深層融解self‐tormenting

次の瞬間、自分の目を疑った。


鷹嘴先生が無言で、長い足を払って相手の脇腹に強烈な蹴りを入れたのだ。続けて、背後から忍び寄った男には捻りの効いたボディブローを。うわ、あれ痛そう。


えっ、これ何!?どうなってんの!?


既に安全な位置まで私達が春臣に確保されてるのを見届けると、鷹嘴先生は向かってくる男達を次から次へと薙ぎ倒していく。


それはそれは手慣れたもので、鷹嘴先生が並々ならぬ力量の持ち主だと言う事は、目の前に類々と横たわっていく物も言えなくなった男達が物語っている。



とうとう最後には、立ってるのが私達と春臣、鷹嘴先生だけになってしまった。




「何でこんなとこに来た、華音?」


低く唸るような春臣の声が、珍しく怒っている事を表している。



えと、何て説明すれば良いんだろ?


「仔猫達が無事だったんだから、それで良いだろ?」

と、鷹嘴先生が取り成してくれた。


「今度からはこういう所で、凱やheavenの名前を出すなよ。こんな面倒事に巻き込まれるから」


めっ、と赤子を叱るように顔をしかめた春臣に、ただひたすら頭を下げて謝るしかなかった。

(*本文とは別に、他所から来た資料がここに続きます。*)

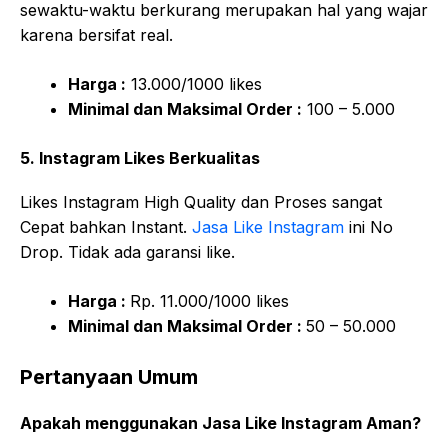
sewaktu-waktu berkurang merupakan hal yang wajar
karena bersifat real.
Harga :
13.000/1000 likes
Minimal dan Maksimal Order :
100 – 5.000
5. Instagram Likes Berkualitas
Likes Instagram High Quality dan Proses sangat
Cepat bahkan Instant.
Jasa Like Instagram
ini No
Drop. Tidak ada garansi like.
Harga :
Rp. 11.000/1000 likes
Minimal dan Maksimal Order :
50 – 50.000
Pertanyaan Umum
Apakah menggunakan Jasa Like Instagram Aman?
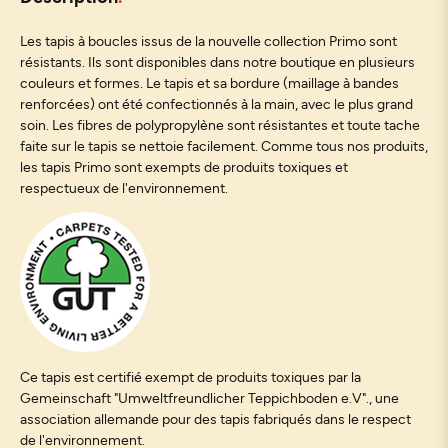
Les tapis à boucles issus de la nouvelle collection Primo sont
résistants. Ils sont disponibles dans notre boutique en plusieurs
couleurs et formes. Le tapis et sa bordure (maillage à bandes
renforcées) ont été confectionnés à la main, avec le plus grand
soin. Les fibres de polypropylène sont résistantes et toute tache
faite sur le tapis se nettoie facilement. Comme tous nos produits,
les tapis Primo sont exempts de produits toxiques et
respectueux de l'environnement.
Ce tapis est certifié exempt de produits toxiques par la
Gemeinschaft "Umweltfreundlicher Teppichboden e.V"., une
association allemande pour des tapis fabriqués dans le respect
de l'environnement.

すっかり暗くなってしまった外に出ると、急に空腹だったのを思い出した訳でありまして。


「何、お前ら腹減ったの?」



呆れたように春臣が言う。

減りましたよ。何せ昼前からあそこに軟禁されていましたのでね。



そこで私は「腹減った」と駄々をこねたんだけど、それにうんざりした春臣の提案で、皆で少し離れた場所にあるファミレスへと立ち寄った。